Exercise objective:
Working from the entries below, count every line that includes the word "source". Return the figure alone.
=== Raw data ===
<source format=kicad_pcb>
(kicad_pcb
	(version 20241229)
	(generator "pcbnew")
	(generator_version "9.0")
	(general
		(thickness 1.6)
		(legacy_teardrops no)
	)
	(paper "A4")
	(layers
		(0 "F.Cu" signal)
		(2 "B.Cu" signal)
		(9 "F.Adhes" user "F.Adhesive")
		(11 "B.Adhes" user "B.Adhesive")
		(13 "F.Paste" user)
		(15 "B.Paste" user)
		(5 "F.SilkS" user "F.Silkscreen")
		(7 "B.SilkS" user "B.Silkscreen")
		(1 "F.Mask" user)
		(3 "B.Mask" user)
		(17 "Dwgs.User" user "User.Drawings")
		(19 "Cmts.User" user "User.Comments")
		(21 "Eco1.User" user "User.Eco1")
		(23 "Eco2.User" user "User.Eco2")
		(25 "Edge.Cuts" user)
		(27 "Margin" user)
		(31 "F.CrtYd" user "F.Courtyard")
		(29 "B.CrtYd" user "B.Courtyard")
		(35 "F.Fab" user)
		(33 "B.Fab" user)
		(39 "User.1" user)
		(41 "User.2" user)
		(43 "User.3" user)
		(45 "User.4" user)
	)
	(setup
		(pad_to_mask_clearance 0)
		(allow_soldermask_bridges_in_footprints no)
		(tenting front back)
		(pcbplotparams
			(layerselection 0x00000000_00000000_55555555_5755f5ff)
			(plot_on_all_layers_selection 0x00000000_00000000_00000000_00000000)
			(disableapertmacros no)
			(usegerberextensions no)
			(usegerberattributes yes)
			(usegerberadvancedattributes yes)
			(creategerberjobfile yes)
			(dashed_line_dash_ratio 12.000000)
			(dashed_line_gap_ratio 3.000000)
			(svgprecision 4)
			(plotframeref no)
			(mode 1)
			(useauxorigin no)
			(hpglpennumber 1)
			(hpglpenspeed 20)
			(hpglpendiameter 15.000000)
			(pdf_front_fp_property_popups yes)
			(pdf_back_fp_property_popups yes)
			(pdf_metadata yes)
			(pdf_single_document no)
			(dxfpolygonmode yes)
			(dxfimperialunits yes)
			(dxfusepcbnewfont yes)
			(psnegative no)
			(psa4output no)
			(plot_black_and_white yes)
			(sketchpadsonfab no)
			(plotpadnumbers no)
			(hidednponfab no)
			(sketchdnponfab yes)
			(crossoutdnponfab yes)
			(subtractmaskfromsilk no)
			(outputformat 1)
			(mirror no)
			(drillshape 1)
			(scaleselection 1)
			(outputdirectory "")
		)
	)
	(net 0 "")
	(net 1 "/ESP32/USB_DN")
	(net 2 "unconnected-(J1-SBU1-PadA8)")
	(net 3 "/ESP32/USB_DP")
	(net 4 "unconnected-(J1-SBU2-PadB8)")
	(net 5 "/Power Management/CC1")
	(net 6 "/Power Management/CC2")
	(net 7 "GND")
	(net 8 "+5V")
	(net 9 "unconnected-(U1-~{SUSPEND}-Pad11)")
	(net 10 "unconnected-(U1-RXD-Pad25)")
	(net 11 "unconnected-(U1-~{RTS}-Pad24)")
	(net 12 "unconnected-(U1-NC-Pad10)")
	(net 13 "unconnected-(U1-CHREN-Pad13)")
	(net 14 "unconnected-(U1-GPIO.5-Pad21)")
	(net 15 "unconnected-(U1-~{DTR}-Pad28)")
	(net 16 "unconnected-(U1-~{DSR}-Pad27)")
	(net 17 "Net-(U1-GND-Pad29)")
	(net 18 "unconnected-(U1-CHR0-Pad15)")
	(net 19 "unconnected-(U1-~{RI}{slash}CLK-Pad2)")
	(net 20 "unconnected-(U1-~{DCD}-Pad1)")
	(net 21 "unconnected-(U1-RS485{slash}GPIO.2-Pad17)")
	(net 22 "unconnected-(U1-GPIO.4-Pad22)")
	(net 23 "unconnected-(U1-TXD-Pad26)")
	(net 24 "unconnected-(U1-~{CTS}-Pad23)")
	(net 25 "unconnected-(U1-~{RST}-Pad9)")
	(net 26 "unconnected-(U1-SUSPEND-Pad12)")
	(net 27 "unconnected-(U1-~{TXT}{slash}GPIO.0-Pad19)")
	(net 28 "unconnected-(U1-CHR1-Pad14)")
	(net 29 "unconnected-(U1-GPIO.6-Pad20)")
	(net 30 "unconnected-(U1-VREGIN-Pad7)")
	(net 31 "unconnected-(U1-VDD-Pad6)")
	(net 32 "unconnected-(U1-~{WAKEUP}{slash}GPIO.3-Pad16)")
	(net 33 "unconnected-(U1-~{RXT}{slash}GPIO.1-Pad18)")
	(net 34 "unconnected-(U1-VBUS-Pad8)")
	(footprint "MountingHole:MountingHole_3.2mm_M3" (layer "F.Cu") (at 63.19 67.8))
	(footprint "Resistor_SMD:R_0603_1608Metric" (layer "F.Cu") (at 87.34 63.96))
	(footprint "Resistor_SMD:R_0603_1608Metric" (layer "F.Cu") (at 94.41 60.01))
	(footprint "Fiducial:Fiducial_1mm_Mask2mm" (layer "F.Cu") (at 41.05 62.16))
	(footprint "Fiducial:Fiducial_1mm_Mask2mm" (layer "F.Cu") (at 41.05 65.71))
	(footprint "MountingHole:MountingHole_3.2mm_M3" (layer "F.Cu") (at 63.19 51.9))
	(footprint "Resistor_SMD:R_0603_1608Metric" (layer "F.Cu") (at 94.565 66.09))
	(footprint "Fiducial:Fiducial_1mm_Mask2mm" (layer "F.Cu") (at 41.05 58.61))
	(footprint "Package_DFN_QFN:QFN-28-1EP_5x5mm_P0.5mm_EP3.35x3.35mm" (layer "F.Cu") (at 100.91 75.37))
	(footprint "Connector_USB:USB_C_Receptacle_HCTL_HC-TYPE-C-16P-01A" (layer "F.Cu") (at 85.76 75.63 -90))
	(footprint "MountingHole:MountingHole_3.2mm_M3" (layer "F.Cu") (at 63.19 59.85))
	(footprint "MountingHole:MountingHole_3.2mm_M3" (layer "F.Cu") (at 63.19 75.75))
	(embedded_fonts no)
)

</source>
===
=== Raw data ===
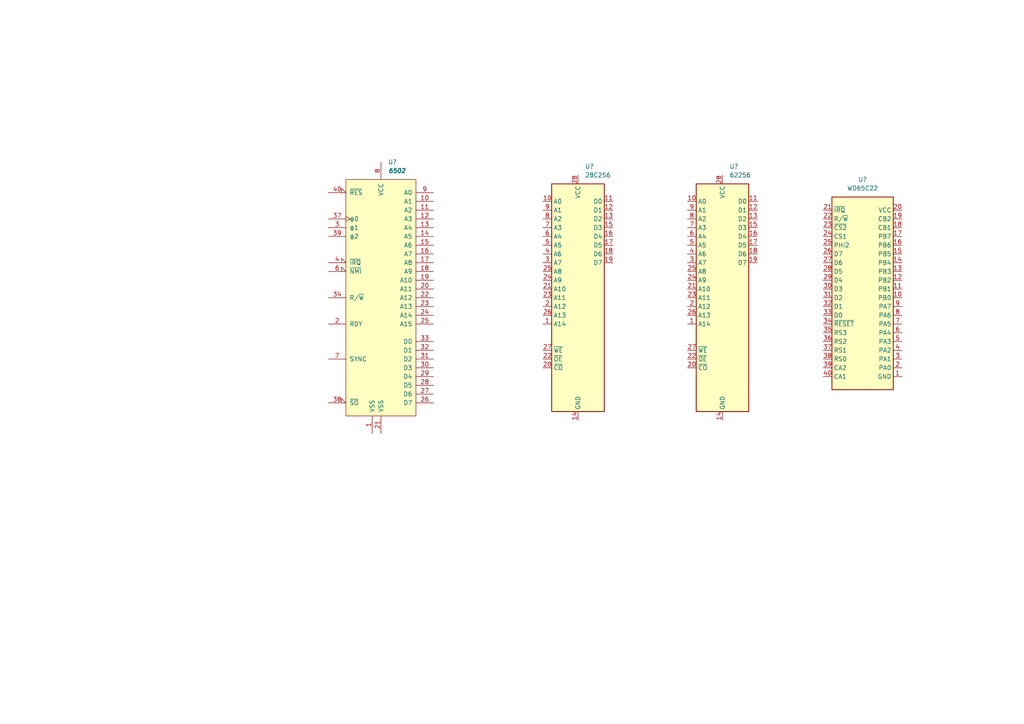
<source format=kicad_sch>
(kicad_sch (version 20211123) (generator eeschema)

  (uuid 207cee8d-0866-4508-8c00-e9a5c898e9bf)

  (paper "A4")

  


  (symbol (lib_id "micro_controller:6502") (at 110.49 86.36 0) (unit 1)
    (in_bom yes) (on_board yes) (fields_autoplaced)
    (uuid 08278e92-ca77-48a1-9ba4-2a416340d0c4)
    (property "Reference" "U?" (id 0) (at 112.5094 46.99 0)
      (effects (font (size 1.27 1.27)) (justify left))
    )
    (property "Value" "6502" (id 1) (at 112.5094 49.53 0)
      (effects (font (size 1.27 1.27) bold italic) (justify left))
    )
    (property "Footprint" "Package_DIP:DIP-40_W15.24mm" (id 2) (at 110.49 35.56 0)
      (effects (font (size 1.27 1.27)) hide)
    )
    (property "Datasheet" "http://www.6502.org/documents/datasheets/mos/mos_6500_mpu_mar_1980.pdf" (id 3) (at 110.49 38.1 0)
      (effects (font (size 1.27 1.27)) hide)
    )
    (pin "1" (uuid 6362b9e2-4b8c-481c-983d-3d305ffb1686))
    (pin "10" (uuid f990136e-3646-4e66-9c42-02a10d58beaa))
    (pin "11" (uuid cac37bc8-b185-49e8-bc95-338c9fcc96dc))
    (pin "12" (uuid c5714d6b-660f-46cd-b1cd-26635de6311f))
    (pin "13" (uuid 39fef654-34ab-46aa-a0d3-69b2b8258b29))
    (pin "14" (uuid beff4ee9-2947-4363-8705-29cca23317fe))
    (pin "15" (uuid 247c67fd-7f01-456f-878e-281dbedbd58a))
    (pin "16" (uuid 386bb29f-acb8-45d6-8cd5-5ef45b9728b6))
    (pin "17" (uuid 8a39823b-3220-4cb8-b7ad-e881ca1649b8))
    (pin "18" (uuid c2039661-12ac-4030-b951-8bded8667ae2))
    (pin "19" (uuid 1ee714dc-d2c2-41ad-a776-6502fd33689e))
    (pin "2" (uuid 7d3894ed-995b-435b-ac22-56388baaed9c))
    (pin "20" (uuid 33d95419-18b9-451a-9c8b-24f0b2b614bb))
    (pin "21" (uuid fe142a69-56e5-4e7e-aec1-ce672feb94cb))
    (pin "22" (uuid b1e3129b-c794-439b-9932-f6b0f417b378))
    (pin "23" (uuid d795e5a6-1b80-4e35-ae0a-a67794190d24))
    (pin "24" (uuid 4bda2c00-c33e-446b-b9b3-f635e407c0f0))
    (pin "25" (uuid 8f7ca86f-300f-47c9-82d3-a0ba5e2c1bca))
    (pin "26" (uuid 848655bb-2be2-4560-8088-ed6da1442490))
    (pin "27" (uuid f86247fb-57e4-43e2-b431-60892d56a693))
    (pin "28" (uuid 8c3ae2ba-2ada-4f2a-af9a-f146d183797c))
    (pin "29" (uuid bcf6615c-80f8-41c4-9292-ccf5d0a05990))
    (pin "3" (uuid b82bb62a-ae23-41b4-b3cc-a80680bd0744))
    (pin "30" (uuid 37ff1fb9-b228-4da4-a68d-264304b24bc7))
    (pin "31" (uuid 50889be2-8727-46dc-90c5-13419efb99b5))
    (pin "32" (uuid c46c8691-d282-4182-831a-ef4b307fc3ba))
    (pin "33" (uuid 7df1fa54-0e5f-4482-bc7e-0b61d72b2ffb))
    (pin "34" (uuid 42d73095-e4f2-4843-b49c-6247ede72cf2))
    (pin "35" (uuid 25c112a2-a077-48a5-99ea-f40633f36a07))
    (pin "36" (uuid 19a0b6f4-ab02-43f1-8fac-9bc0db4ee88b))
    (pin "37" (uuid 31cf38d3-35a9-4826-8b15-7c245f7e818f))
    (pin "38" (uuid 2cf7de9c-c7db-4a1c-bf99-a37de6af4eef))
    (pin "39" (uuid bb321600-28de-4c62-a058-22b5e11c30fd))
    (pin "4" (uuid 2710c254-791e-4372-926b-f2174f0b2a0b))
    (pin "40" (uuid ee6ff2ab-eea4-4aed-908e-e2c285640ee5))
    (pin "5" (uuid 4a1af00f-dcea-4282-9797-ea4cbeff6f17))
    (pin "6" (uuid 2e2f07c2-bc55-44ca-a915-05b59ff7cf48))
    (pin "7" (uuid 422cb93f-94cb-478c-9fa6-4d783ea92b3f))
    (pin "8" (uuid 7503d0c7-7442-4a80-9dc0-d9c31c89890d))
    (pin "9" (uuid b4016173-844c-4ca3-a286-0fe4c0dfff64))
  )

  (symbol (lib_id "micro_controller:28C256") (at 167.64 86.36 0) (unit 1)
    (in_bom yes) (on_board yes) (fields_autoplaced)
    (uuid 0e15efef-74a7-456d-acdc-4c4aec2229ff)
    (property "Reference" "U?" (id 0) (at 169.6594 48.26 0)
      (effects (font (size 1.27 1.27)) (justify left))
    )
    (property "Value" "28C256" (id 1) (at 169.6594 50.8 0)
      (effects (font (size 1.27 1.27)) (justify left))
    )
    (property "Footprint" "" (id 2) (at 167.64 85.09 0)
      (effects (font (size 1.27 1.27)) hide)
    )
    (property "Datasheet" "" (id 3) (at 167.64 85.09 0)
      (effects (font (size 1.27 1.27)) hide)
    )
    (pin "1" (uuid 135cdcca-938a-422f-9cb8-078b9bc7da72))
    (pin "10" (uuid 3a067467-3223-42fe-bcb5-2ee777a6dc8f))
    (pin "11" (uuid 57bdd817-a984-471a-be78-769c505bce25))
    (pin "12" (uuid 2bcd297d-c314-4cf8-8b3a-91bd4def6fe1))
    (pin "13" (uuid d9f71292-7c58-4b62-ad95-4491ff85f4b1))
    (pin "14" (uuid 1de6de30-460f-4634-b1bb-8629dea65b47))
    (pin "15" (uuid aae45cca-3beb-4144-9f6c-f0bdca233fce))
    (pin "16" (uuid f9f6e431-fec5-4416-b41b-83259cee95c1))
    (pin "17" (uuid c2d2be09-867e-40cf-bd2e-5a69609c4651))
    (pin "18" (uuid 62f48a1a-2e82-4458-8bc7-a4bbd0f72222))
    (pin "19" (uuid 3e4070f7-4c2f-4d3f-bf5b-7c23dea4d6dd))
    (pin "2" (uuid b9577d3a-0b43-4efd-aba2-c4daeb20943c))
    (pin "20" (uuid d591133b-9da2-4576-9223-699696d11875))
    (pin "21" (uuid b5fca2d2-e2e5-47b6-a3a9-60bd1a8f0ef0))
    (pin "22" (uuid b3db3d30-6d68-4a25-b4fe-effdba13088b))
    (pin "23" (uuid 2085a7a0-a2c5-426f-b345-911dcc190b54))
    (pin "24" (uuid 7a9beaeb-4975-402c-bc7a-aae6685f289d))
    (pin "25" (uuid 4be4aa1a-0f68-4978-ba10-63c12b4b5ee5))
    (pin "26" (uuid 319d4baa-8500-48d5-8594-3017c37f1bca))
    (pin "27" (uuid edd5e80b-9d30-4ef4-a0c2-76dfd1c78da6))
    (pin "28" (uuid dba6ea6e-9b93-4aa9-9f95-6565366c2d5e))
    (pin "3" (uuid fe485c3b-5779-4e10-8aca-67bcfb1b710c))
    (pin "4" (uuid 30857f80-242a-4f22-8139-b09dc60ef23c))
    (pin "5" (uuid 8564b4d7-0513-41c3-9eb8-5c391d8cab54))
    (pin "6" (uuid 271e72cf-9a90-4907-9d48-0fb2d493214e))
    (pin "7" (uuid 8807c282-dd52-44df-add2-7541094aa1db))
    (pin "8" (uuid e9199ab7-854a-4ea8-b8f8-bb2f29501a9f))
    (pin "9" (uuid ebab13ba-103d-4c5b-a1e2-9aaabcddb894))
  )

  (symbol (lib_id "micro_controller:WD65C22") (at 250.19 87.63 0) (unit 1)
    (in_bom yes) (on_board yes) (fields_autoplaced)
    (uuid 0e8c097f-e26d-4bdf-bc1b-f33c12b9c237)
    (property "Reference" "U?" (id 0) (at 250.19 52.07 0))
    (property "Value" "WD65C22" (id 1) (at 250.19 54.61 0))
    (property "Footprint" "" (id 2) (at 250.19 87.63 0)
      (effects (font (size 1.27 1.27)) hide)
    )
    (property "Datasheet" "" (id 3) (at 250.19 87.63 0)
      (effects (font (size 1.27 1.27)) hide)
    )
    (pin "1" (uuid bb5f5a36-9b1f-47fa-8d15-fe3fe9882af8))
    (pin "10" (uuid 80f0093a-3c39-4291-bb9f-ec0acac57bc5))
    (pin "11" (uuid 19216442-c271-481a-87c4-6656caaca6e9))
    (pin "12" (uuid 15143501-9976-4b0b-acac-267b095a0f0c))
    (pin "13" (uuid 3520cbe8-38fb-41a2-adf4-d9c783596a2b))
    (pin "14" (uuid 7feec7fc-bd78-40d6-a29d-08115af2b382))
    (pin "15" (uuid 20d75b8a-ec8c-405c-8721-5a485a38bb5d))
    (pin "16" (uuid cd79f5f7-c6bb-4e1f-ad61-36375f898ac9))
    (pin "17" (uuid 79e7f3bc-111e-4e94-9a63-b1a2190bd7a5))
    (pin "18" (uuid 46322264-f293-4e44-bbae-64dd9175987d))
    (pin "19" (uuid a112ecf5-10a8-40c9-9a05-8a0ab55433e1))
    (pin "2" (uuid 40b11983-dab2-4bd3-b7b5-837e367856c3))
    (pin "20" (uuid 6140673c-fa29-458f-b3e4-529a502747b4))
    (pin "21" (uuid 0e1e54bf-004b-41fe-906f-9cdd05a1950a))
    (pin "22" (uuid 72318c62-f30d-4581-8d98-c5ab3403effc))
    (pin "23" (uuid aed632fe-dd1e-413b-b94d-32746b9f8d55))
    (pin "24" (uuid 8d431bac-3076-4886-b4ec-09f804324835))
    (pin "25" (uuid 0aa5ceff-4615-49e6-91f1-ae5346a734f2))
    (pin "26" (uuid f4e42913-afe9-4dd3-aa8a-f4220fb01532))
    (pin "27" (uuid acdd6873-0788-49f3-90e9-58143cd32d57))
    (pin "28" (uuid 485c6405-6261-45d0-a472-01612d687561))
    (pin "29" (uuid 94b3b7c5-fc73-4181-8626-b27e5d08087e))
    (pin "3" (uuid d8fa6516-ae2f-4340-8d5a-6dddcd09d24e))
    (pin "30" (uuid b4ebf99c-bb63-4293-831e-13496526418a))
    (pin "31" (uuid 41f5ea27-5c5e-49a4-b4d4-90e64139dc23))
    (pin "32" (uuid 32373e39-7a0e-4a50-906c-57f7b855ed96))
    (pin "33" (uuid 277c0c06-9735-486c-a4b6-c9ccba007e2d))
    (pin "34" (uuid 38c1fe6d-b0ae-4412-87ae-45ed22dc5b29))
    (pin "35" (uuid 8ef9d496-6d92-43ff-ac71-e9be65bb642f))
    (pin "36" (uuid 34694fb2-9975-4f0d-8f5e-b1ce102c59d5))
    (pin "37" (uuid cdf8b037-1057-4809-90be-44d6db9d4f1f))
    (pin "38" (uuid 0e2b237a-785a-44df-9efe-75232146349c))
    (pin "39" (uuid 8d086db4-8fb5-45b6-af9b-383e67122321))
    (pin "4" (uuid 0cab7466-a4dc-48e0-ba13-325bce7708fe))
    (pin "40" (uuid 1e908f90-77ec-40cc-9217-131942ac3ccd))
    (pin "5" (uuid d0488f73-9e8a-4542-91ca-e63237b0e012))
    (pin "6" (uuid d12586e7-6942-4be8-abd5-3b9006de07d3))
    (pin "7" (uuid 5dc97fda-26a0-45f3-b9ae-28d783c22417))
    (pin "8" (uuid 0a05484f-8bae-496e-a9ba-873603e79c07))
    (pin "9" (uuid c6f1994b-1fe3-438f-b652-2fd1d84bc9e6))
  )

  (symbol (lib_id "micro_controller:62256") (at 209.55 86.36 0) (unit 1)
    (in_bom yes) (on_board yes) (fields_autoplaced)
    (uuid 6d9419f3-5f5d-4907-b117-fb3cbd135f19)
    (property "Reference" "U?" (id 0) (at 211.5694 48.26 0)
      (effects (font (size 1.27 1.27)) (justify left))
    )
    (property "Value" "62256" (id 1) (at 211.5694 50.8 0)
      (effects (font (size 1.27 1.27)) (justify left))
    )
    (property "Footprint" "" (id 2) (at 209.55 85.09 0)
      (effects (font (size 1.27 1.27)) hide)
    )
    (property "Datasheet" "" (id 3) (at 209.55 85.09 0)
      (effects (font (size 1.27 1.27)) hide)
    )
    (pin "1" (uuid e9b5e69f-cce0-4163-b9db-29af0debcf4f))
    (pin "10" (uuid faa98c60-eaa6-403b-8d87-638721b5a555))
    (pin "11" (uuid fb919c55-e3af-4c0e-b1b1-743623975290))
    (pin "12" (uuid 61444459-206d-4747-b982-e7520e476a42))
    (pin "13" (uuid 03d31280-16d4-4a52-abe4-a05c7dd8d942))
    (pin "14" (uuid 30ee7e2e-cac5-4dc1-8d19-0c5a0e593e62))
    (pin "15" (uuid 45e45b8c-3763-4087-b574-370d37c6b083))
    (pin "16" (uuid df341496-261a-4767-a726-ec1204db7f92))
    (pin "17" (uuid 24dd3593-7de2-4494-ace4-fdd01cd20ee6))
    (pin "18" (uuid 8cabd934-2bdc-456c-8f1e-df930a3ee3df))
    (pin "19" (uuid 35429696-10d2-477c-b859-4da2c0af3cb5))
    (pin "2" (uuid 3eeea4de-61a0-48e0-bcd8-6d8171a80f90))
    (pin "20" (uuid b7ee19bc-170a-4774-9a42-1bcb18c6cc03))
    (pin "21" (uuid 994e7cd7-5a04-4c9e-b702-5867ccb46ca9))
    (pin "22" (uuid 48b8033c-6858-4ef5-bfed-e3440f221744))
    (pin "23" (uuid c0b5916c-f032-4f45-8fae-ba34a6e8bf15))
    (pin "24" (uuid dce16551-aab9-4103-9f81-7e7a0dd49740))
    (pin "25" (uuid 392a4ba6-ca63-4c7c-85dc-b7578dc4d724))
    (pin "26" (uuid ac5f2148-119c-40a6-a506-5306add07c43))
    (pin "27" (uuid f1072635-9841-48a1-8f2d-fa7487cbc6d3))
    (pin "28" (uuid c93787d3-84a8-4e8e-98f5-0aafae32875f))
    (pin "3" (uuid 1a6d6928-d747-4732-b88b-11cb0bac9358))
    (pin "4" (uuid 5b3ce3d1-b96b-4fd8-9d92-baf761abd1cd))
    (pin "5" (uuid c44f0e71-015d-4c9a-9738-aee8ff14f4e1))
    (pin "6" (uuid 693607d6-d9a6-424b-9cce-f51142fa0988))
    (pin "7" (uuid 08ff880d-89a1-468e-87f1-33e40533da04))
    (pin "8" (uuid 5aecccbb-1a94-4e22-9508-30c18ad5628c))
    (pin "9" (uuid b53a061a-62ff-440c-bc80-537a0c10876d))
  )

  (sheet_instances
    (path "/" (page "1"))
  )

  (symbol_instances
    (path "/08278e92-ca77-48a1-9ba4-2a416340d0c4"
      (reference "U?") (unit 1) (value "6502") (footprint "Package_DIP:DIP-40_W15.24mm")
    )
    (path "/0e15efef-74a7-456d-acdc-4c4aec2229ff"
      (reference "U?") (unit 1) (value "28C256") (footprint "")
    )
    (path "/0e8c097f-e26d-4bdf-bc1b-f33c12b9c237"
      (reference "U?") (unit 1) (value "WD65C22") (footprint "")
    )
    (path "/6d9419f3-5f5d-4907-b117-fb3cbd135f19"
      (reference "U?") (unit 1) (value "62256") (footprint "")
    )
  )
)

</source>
===
Exercise output:
4